▸ **Assigned task**: The entries below must be reproduced exactly; their pictures are not part of the copy.

Start of The data

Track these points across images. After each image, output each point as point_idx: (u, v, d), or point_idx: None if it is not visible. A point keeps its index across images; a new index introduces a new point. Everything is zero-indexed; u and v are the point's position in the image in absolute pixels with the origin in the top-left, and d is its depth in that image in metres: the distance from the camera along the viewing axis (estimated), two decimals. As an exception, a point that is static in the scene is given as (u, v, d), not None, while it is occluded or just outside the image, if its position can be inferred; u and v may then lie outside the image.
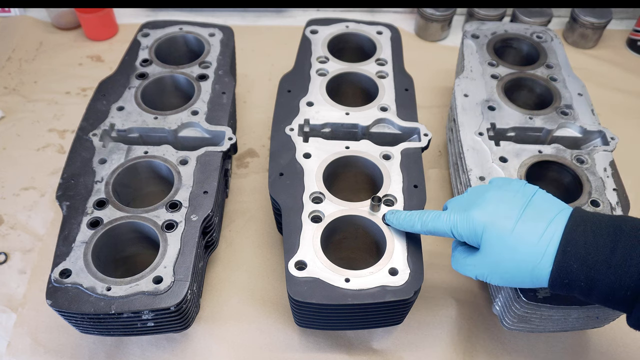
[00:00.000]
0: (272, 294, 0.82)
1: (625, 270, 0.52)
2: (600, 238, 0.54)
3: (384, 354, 0.76)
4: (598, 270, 0.53)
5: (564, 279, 0.55)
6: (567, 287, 0.55)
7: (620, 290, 0.52)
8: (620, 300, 0.53)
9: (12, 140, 1.03)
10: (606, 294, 0.53)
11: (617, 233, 0.54)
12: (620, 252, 0.53)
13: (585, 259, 0.53)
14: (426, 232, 0.65)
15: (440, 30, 1.28)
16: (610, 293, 0.53)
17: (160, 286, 0.65)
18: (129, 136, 0.83)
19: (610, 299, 0.54)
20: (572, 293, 0.56)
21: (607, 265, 0.53)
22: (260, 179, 0.97)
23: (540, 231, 0.56)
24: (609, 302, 0.54)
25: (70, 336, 0.76)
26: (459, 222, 0.61)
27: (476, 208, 0.60)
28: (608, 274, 0.53)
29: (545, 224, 0.56)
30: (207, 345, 0.76)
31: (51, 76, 1.16)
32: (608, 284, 0.53)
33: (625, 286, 0.52)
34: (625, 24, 1.35)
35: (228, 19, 1.33)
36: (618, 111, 1.13)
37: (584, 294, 0.55)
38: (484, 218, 0.59)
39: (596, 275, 0.53)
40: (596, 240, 0.54)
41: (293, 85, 0.90)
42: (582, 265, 0.54)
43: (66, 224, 0.71)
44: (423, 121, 1.03)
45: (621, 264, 0.52)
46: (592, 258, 0.53)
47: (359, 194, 0.82)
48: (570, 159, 0.78)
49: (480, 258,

End of The data

▸ **Answer space**:
Track these points across images. After each image, output each point as point_idx: (u, v, d), or point_idx: None if it is not visible. A point keeps its index across images; a new index introduces a new point. Everything is zero-indexed; u and v are the point's position in the image in absolute pixels with the origin in the top-left, and d is its depth in that image in metres: the distance from the camera along the viewing axis (estimated), two decimals. As an exception, a point that is static in the scene is given as (u, v, d), not None, while it is occluded or just outside the image, if its position can be inferred; u and v may then lie outside the image.
[00:00.000]
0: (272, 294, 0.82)
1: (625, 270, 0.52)
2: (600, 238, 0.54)
3: (384, 354, 0.76)
4: (598, 270, 0.53)
5: (564, 279, 0.55)
6: (567, 287, 0.55)
7: (620, 290, 0.52)
8: (620, 300, 0.53)
9: (12, 140, 1.03)
10: (606, 294, 0.53)
11: (617, 233, 0.54)
12: (620, 252, 0.53)
13: (585, 259, 0.53)
14: (426, 232, 0.65)
15: (440, 30, 1.28)
16: (610, 293, 0.53)
17: (160, 286, 0.65)
18: (129, 136, 0.83)
19: (610, 299, 0.54)
20: (572, 293, 0.56)
21: (607, 265, 0.53)
22: (260, 179, 0.97)
23: (540, 231, 0.56)
24: (609, 302, 0.54)
25: (70, 336, 0.76)
26: (459, 222, 0.61)
27: (476, 208, 0.60)
28: (608, 274, 0.53)
29: (545, 224, 0.56)
30: (207, 345, 0.76)
31: (51, 76, 1.16)
32: (608, 284, 0.53)
33: (625, 286, 0.52)
34: (625, 24, 1.35)
35: (228, 19, 1.33)
36: (618, 111, 1.13)
37: (584, 294, 0.55)
38: (484, 218, 0.59)
39: (596, 275, 0.53)
40: (596, 240, 0.54)
41: (293, 85, 0.90)
42: (582, 265, 0.54)
43: (66, 224, 0.71)
44: (423, 121, 1.03)
45: (621, 264, 0.52)
46: (592, 258, 0.53)
47: (359, 194, 0.82)
48: (570, 159, 0.78)
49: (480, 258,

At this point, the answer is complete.